> **Document extract**
# Free healthcare & childbirth



## MassiveHeadache (Aug 11, 2016)

Hi, 

Does anyone know if I will be entitled to free healthcare in Portugal straight after moving there but not working? We'll be moving there approximately 2 months before my due date. My partner (not husband) should be working there at that time. 

Many thanks!


----------



## Naaling (Apr 9, 2015)

MassiveHeadache said:


> Hi,
> 
> Does anyone know if I will be entitled to free healthcare in Portugal straight after moving there but not working? We'll be moving there approximately 2 months before my due date. My partner (not husband) should be working there at that time.
> 
> Many thanks!


It is my understanding, that under Portuguese law, pregnant women and children are automatically entitled to free health care, regardless of their immigration status.


----------



## MassiveHeadache (Aug 11, 2016)

I have found this information as well but I'm not sure how the care will continue after me giving birth. Will I be eligible for a free healthcare as unemployed with a working partner? 
Also even though pregnant women are entitled to get free healthcare do they still need the social security number? As that seems a crucial element in getting a health care card in Portugal.


----------



## andycastle (Mar 30, 2015)

I have no knowledge regarding the rules for pregnancy, however if your partner is a tax payer he/she will have a social security number. This is the critical item. I am not sure how the marital status effects the regulations but certainly a Husband or Wife is covered under there spouses social security number.


Without a social security number you can still register with a health center but are not entitled to "free health care"

Your EHIC (European Health Insurance Card) , I you have one, will be referenced for treatment but you will need to find out the regulations in the issuing country regarding health care reimbursement.

Without an EHIC you are liable for full payment or so I gather

As with most bureaucratic procedures in Portugal, the rules appear open to interpretation, but the authorities have certainly tightened up over the past year

As far as I am aware once you have been a resident for 12 months you can apply to make voluntary contributions to social security if you so wish.


----------

> **Goal**
From the forum thread above on healthcare and childbirth in Portugal, reproduce the text between "## Naaling (Apr" and "their immigration status.", inclusive.

(Extracted records)

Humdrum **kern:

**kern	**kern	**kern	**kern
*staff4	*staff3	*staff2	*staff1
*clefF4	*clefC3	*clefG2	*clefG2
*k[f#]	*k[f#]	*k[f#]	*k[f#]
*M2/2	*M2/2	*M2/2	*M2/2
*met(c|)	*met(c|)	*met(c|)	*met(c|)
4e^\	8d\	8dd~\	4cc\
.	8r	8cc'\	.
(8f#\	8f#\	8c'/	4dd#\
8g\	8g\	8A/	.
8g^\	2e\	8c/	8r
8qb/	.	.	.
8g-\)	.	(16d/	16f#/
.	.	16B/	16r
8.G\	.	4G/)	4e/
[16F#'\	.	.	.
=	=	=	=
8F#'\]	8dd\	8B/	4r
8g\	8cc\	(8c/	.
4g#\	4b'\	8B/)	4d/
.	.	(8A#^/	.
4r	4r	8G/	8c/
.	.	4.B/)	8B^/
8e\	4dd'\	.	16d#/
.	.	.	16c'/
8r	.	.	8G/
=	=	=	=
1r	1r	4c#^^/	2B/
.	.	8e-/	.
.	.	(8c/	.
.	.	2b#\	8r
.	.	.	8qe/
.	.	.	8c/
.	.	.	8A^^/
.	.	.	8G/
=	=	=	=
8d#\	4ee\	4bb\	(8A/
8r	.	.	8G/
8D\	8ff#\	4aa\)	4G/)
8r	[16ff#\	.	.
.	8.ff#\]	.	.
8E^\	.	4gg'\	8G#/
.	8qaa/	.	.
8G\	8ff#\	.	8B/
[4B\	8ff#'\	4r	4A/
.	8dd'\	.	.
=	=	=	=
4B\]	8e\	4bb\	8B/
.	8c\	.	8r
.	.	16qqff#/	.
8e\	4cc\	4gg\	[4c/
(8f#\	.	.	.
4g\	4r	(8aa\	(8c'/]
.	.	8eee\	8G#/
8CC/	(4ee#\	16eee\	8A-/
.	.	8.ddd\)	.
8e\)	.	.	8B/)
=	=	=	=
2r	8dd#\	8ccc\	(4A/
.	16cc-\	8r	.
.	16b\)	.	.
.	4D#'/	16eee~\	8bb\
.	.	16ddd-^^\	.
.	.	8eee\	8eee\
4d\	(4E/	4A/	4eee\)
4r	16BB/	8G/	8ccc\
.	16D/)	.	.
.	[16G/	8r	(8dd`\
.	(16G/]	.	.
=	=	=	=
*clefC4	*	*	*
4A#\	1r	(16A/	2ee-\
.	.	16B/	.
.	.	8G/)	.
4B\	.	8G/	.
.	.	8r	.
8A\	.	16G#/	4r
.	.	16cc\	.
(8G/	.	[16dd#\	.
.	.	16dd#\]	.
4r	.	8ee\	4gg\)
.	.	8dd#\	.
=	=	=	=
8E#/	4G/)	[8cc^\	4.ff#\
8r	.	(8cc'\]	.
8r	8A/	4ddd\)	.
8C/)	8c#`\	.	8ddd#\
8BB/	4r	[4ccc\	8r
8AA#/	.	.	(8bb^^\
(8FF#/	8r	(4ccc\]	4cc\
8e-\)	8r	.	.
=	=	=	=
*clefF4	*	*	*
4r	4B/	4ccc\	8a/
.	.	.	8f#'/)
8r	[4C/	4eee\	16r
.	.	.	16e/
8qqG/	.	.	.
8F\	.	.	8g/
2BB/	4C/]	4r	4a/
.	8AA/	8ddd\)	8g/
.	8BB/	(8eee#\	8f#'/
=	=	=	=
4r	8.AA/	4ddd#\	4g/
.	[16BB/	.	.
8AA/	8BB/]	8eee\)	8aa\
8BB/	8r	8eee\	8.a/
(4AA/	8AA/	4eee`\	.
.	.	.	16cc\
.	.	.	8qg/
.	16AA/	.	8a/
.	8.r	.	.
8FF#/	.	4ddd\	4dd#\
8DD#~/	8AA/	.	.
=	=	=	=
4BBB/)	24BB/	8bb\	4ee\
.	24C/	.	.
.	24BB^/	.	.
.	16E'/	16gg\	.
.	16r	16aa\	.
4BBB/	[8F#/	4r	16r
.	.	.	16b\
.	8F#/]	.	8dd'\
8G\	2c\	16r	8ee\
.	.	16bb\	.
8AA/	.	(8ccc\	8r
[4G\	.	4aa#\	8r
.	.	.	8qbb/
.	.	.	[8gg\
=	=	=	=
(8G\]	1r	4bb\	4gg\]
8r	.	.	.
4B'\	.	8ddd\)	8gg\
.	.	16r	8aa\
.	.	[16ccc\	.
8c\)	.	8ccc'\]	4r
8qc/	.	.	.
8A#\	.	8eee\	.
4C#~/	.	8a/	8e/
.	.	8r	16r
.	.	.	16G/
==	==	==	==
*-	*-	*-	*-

> **Answer to the exercise**
## Naaling (Apr 9, 2015)

MassiveHeadache said:


> Hi,
> 
> Does anyone know if I will be entitled to free healthcare in Portugal straight after moving there but not working? We'll be moving there approximately 2 months before my due date. My partner (not husband) should be working there at that time.
> 
> Many thanks!


It is my understanding, that under Portuguese law, pregnant women and children are automatically entitled to free health care, regardless of their immigration status.